(Stored data entries)
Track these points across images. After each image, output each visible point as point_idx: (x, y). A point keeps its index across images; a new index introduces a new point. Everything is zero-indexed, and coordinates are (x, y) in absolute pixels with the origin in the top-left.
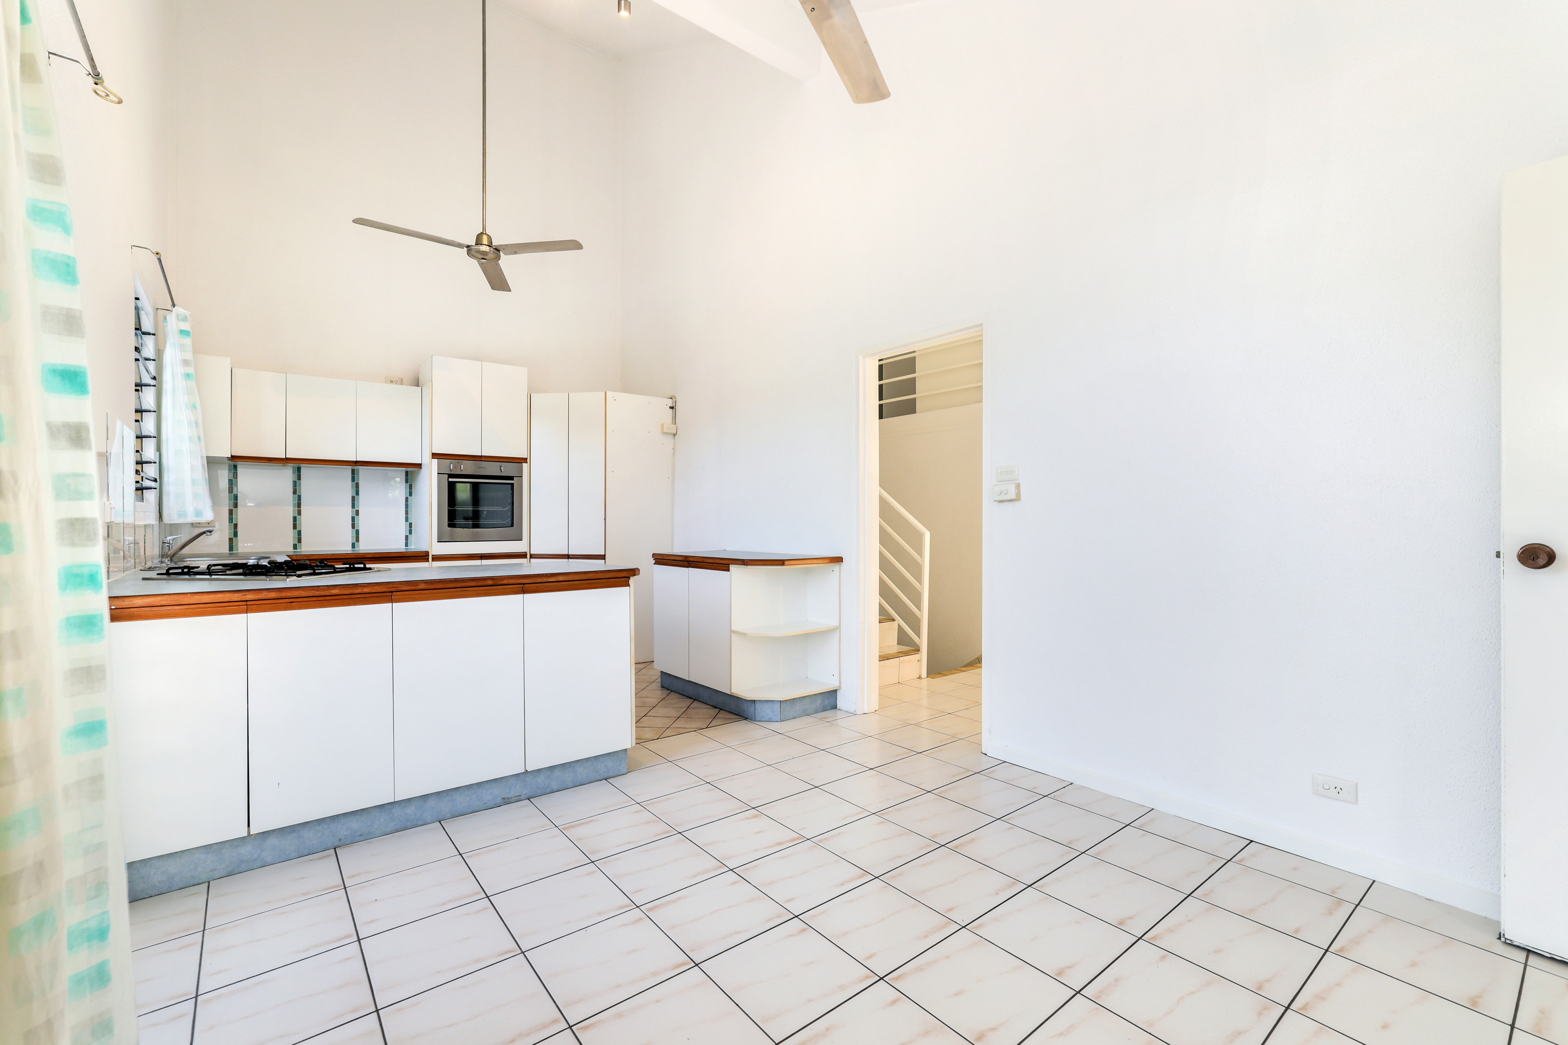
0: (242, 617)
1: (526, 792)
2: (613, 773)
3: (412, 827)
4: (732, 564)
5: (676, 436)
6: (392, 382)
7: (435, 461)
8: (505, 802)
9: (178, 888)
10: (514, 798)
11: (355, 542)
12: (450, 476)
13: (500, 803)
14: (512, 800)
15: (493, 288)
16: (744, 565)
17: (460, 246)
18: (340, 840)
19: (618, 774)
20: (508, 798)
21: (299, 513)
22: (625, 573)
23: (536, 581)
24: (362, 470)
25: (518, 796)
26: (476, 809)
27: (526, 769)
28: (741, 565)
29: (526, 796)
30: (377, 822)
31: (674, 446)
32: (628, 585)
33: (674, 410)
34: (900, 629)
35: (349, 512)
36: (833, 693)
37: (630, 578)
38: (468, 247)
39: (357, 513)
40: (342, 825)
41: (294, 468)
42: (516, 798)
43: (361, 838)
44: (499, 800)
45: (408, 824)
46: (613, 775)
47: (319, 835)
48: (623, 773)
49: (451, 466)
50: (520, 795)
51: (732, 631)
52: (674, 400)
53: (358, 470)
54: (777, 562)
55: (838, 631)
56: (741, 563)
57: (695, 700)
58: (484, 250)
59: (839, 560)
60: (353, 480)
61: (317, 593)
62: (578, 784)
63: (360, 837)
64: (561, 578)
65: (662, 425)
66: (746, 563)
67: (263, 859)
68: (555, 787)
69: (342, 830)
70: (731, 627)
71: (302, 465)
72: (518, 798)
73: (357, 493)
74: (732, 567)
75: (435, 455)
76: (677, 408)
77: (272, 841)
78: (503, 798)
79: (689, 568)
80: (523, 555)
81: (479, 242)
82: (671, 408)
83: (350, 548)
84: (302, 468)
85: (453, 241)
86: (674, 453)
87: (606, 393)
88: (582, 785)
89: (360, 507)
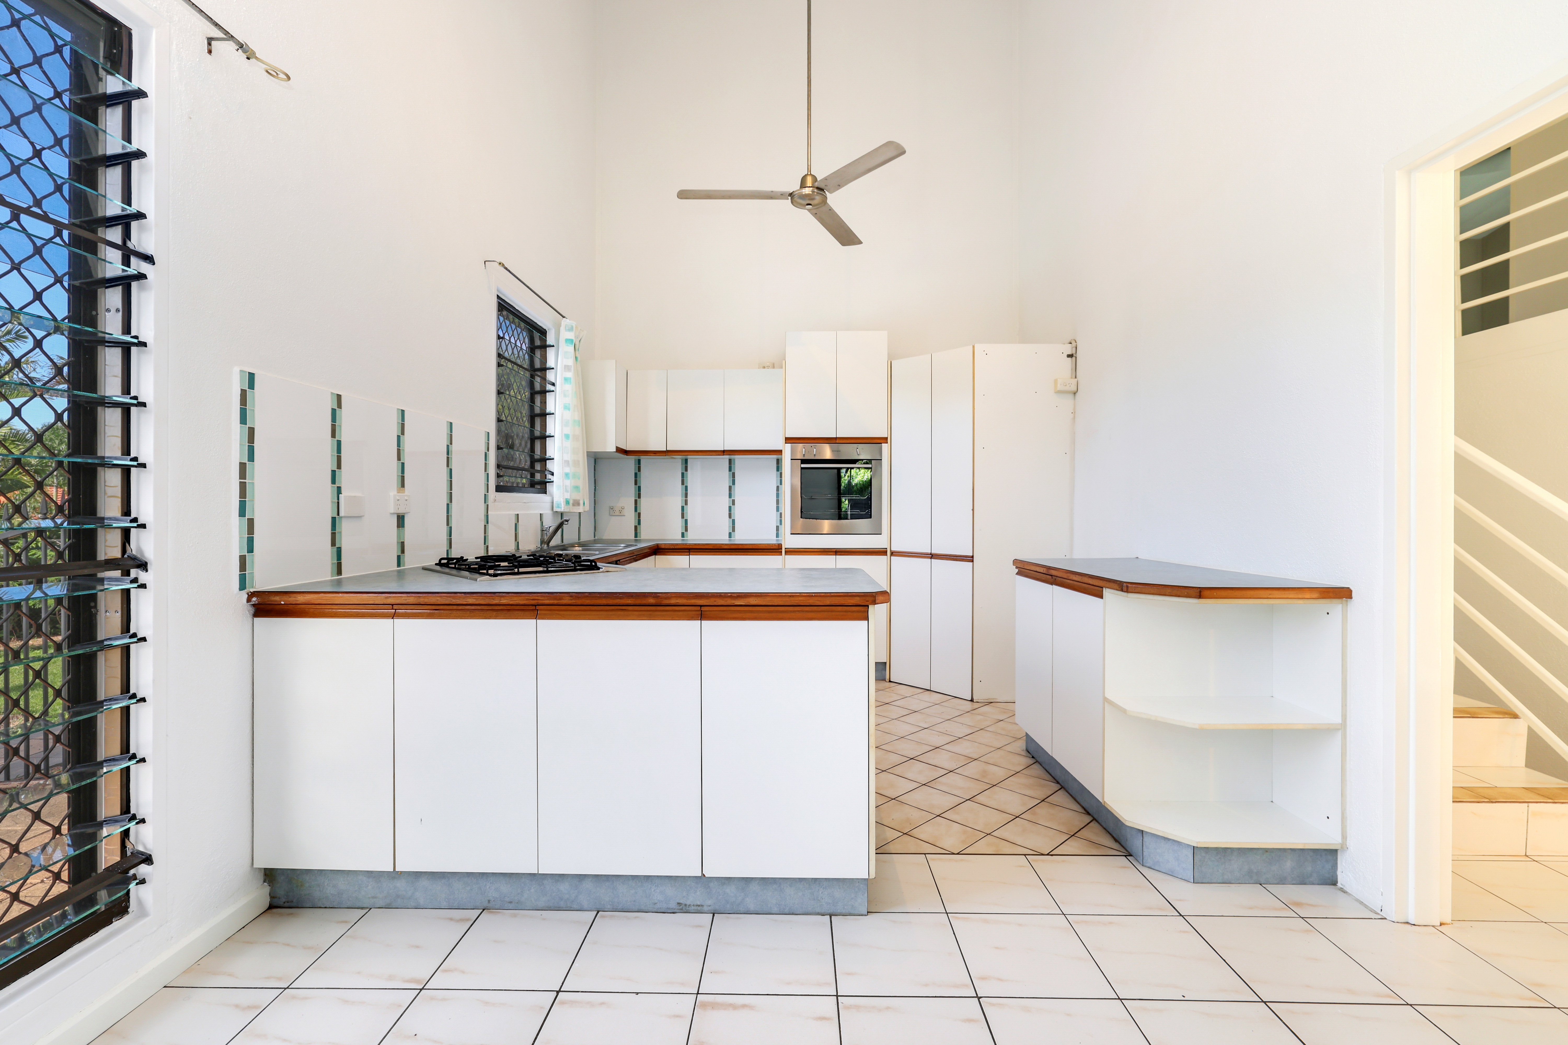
0: (386, 624)
1: (709, 902)
2: (844, 908)
3: (567, 909)
4: (1106, 587)
5: (1077, 394)
6: (764, 367)
7: (789, 446)
8: (682, 909)
9: (346, 907)
10: (693, 908)
11: (731, 531)
12: (803, 461)
13: (675, 909)
14: (690, 908)
15: (843, 244)
16: (1122, 590)
17: (782, 196)
18: (489, 901)
19: (853, 912)
20: (686, 905)
21: (686, 503)
22: (858, 598)
23: (715, 604)
24: (737, 458)
25: (699, 906)
26: (643, 907)
27: (703, 873)
28: (1117, 590)
29: (709, 908)
30: (528, 892)
31: (1074, 409)
32: (866, 618)
33: (1074, 358)
34: (1533, 738)
35: (726, 502)
36: (1331, 854)
37: (868, 606)
38: (791, 195)
39: (733, 502)
40: (491, 883)
41: (682, 459)
42: (696, 908)
43: (511, 906)
44: (673, 905)
45: (562, 904)
46: (844, 911)
47: (468, 888)
48: (860, 913)
49: (802, 451)
50: (702, 906)
51: (1106, 700)
52: (1074, 344)
53: (734, 460)
54: (1185, 592)
55: (1339, 735)
56: (1116, 586)
57: (1062, 787)
58: (807, 193)
59: (1343, 594)
60: (730, 470)
61: (454, 601)
62: (786, 911)
63: (510, 904)
64: (753, 601)
65: (1056, 381)
66: (1125, 589)
67: (416, 899)
68: (752, 907)
69: (492, 891)
70: (1104, 693)
71: (689, 457)
72: (699, 908)
73: (734, 483)
74: (1107, 592)
75: (788, 440)
76: (1079, 355)
77: (424, 882)
78: (678, 903)
79: (1054, 586)
80: (882, 552)
81: (803, 185)
82: (1069, 356)
83: (727, 537)
84: (688, 460)
85: (772, 192)
86: (1074, 418)
87: (974, 347)
88: (793, 914)
89: (736, 497)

- [HOW TO COMPLETE THIS TASK]
Output the data above exactly, beginning at its first line and ending with the line that holds "7: (435, 461)". Leave out the pictures and add nothing.

- [RESPONSE TO THIS TASK]
Track these points across images. After each image, output each visible point as point_idx: (x, y). A point keeps its index across images; a new index introduces a new point. Everything is zero-indexed, and coordinates are (x, y) in absolute pixels with the origin in the top-left.
0: (242, 617)
1: (526, 792)
2: (613, 773)
3: (412, 827)
4: (732, 564)
5: (676, 436)
6: (392, 382)
7: (435, 461)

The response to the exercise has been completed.